---- Available records

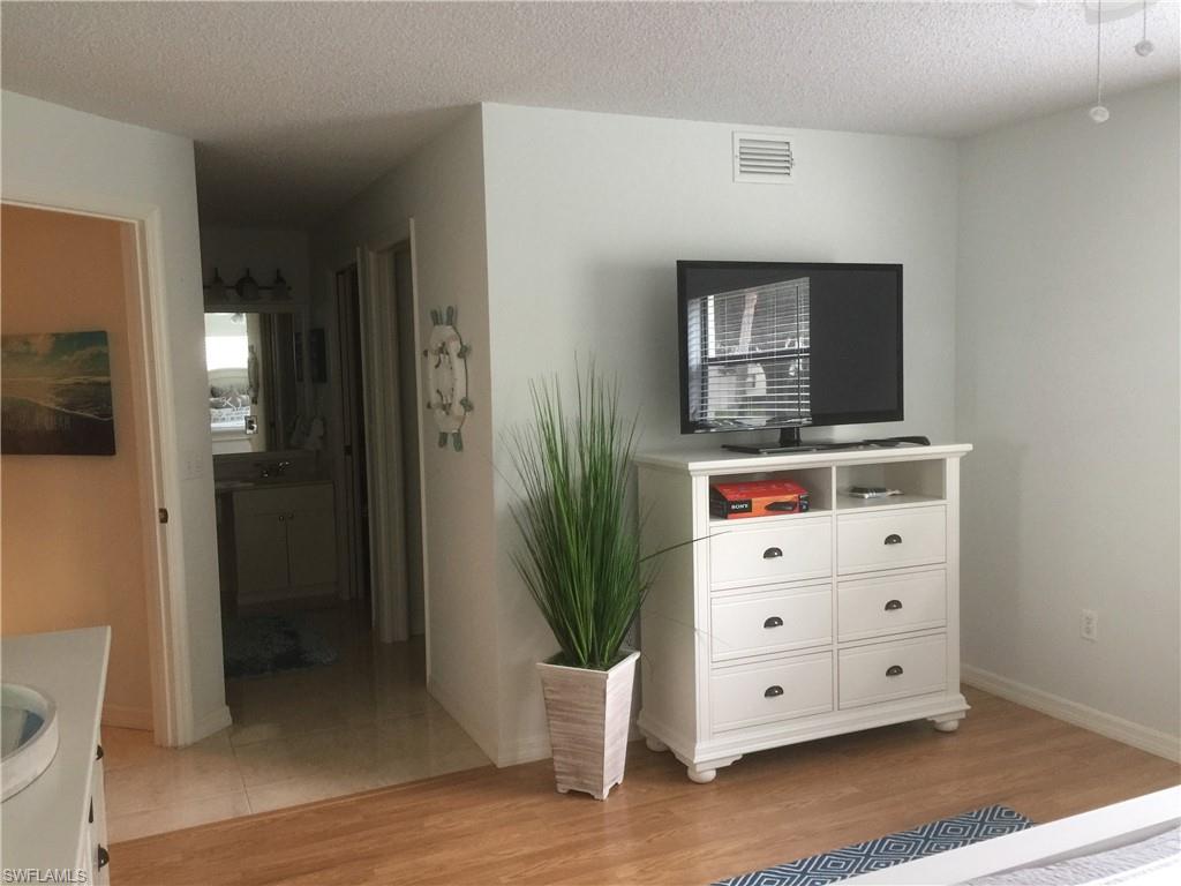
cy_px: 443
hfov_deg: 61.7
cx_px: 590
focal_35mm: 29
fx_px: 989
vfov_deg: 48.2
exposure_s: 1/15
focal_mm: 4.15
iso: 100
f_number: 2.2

--------
---- Available records

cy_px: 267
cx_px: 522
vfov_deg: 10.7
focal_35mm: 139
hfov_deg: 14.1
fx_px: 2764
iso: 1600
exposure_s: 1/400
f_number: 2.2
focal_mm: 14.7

--------
---- Available records

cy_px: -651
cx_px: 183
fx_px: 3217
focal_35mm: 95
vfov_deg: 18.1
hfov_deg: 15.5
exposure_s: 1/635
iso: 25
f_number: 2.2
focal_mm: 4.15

--------

> **Requirement**: In the entries above, restate word for word the lines between the one holding "vfov_deg: 10.7" and the one holding "focal_mm: 14.7", inclusive, and nothing besides.

> **Output of the task**:
vfov_deg: 10.7
focal_35mm: 139
hfov_deg: 14.1
fx_px: 2764
iso: 1600
exposure_s: 1/400
f_number: 2.2
focal_mm: 14.7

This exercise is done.